Defense Secretary Pete Hegseth declared the United States has met its military goals against Iran in 38 days. The fragile ceasefire agreed upon on April 7 pushed the “US x Iran ceasefire by April 15” market to
The “US forces enter Iran by April 30” market now sits at 99.8% YES, slightly down from its previous peak. The ceasefire agreement and Hegseth’s announcement of achieved objectives signal de-escalation, making ground troop entry less likely. April 15 odds soared after a 24-point spike at 10:34 PM.
The term structure across other dates, including April 30 and beyond, shows unanimous confidence in the ceasefire holding. Each sub-market sits at or near 100% YES, with no spread between short and long-term contracts. Traders expect the ceasefire to hold well past the immediate window.
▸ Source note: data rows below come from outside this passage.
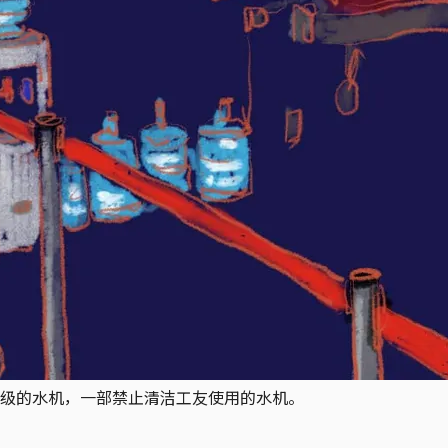
级的水机，一部禁止清洁工友使用的水机。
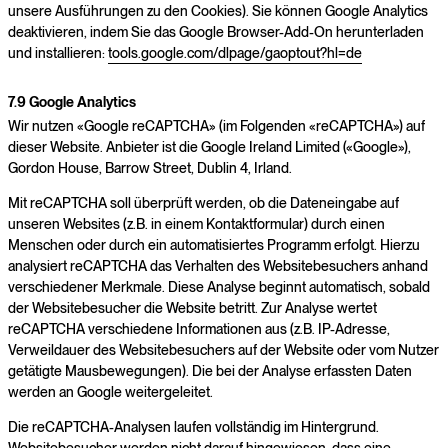
unsere Ausführungen zu den Cookies). Sie können Google Analytics
deaktivieren, indem Sie das Google Browser-Add-On herunterladen
und installieren:
tools.google.com/dlpage/gaoptout?hl=de
7.9 Google Analytics
Wir nutzen «Google reCAPTCHA» (im Folgenden «reCAPTCHA») auf
dieser Website. Anbieter ist die Google Ireland Limited («Google»),
Gordon House, Barrow Street, Dublin 4, Irland.
Mit reCAPTCHA soll überprüft werden, ob die Dateneingabe auf
unseren Websites (z.B. in einem Kontaktformular) durch einen
Menschen oder durch ein automatisiertes Programm erfolgt. Hierzu
analysiert reCAPTCHA das Verhalten des Websitebesuchers anhand
verschiedener Merkmale. Diese Analyse beginnt automatisch, sobald
der Websitebesucher die Website betritt. Zur Analyse wertet
reCAPTCHA verschiedene Informationen aus (z.B. IP-Adresse,
Verweildauer des Websitebesuchers auf der Website oder vom Nutzer
getätigte Mausbewegungen). Die bei der Analyse erfassten Daten
werden an Google weitergeleitet.
Die reCAPTCHA-Analysen laufen vollständig im Hintergrund.
Websitebesucher werden nicht darauf hingewiesen, dass eine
Volume in the “US x Iran ceasefire” markets hit $5,188,952 in actual USDC traded across all sub-markets in 24 hours. The largest single move was the 24-point surge in the April 15 contract. The “US forces enter Iran” markets show even higher liquidity, with $85,731,088 in 24-hour USDC traded. The cost to move the price 5 points is $5,396,380, pointing to solid institutional presence.
At 99.8¢, a YES share in the “US forces enter Iran by April 30” market offers negligible returns. The ceasefire markets similarly offer no upside at current prices. Any renewed conflict or breakdown in talks would be the catalyst for movement in either direction.
Watch for statements from CENTCOM and potential intermediary actions by Oman or Qatar. A shift in rhetoric or any new military engagement could move these markets quickly.